▶ Provided records:
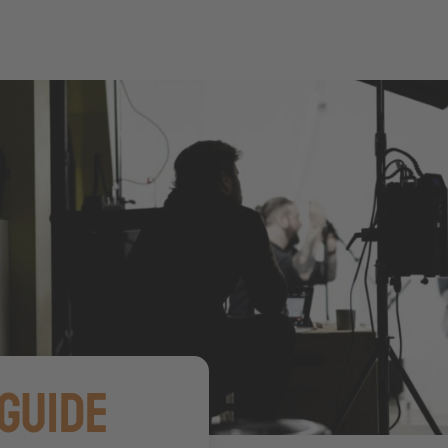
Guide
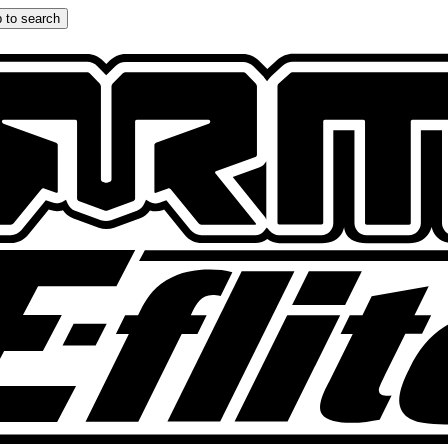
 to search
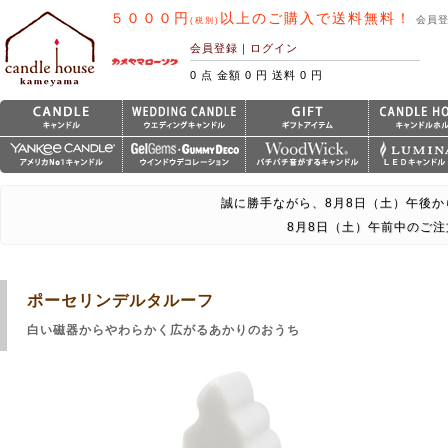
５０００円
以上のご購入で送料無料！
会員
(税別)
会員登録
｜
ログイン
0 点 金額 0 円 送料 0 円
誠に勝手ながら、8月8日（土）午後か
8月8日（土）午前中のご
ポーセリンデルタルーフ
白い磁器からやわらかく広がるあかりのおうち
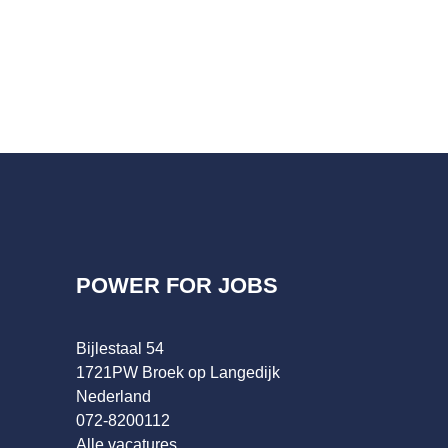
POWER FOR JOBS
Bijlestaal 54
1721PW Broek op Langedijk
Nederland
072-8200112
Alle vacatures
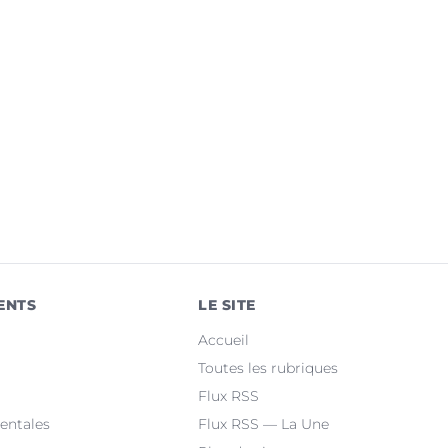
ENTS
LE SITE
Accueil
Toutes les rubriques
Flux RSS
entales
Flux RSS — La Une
* * *
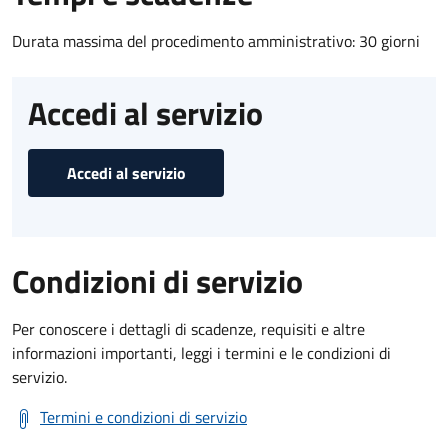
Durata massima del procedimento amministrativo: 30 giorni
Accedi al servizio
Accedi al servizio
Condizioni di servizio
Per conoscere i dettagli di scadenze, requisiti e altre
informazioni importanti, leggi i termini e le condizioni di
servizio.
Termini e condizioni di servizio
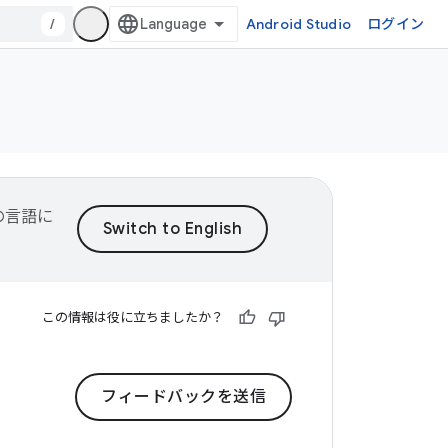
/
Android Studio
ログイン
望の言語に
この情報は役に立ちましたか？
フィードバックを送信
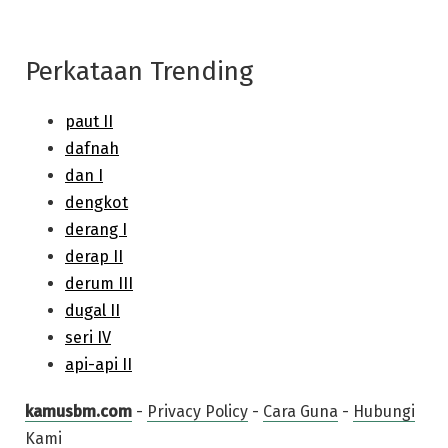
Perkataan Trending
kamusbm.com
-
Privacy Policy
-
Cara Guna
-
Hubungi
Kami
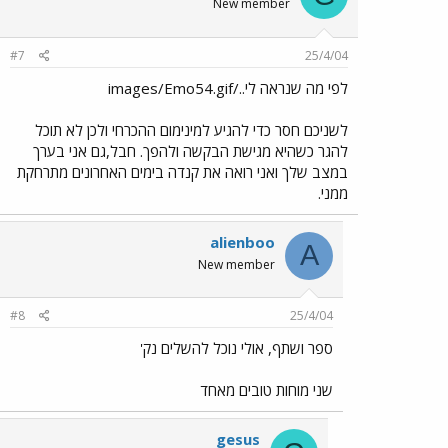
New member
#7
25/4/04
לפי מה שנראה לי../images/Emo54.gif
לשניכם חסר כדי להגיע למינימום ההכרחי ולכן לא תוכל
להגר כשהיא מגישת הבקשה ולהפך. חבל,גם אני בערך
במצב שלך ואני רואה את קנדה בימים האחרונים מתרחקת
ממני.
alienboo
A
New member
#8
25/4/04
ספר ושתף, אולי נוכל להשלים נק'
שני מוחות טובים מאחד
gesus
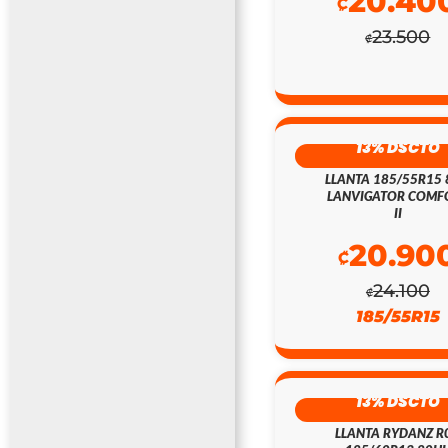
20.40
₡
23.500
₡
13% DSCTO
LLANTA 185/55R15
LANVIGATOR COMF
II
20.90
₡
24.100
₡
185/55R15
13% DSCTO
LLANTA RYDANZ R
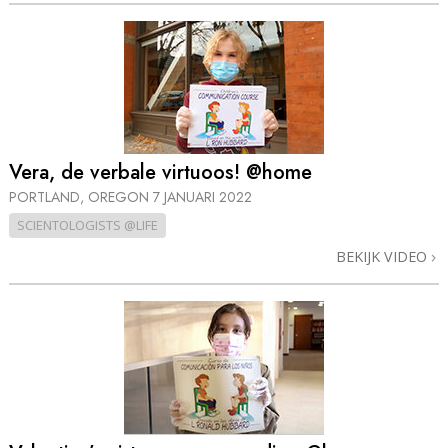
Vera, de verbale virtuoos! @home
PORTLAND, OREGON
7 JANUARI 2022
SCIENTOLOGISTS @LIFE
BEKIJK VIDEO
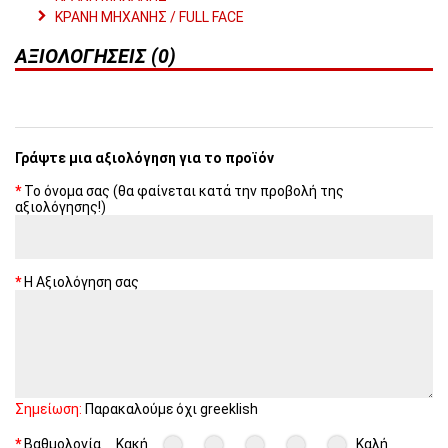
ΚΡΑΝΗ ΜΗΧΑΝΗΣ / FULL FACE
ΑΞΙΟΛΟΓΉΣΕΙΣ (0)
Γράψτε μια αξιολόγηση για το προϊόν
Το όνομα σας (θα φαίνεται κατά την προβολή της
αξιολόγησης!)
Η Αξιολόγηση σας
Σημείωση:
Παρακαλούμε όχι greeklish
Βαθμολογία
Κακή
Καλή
==
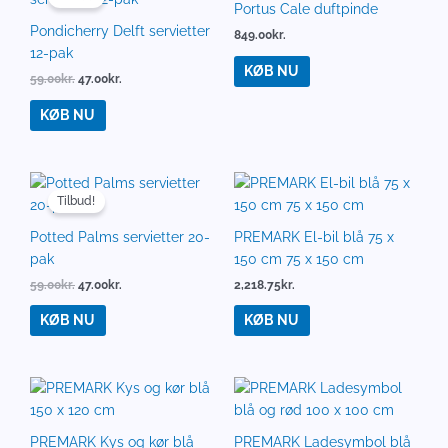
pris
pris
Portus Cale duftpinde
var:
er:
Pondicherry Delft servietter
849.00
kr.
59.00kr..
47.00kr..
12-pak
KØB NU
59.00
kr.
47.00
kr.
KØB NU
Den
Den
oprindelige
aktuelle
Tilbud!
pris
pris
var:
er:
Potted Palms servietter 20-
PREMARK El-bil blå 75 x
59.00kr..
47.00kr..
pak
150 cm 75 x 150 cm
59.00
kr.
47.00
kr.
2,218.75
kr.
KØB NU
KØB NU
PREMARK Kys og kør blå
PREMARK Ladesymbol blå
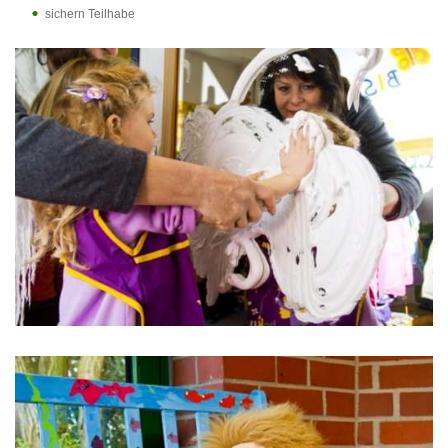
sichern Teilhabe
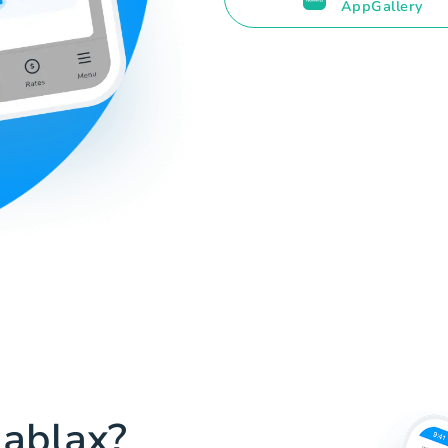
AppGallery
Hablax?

▶ Instructions for the task: Determine how many lines of the listing hold the word "servietter", then write only that number.

▶ Answer section: 2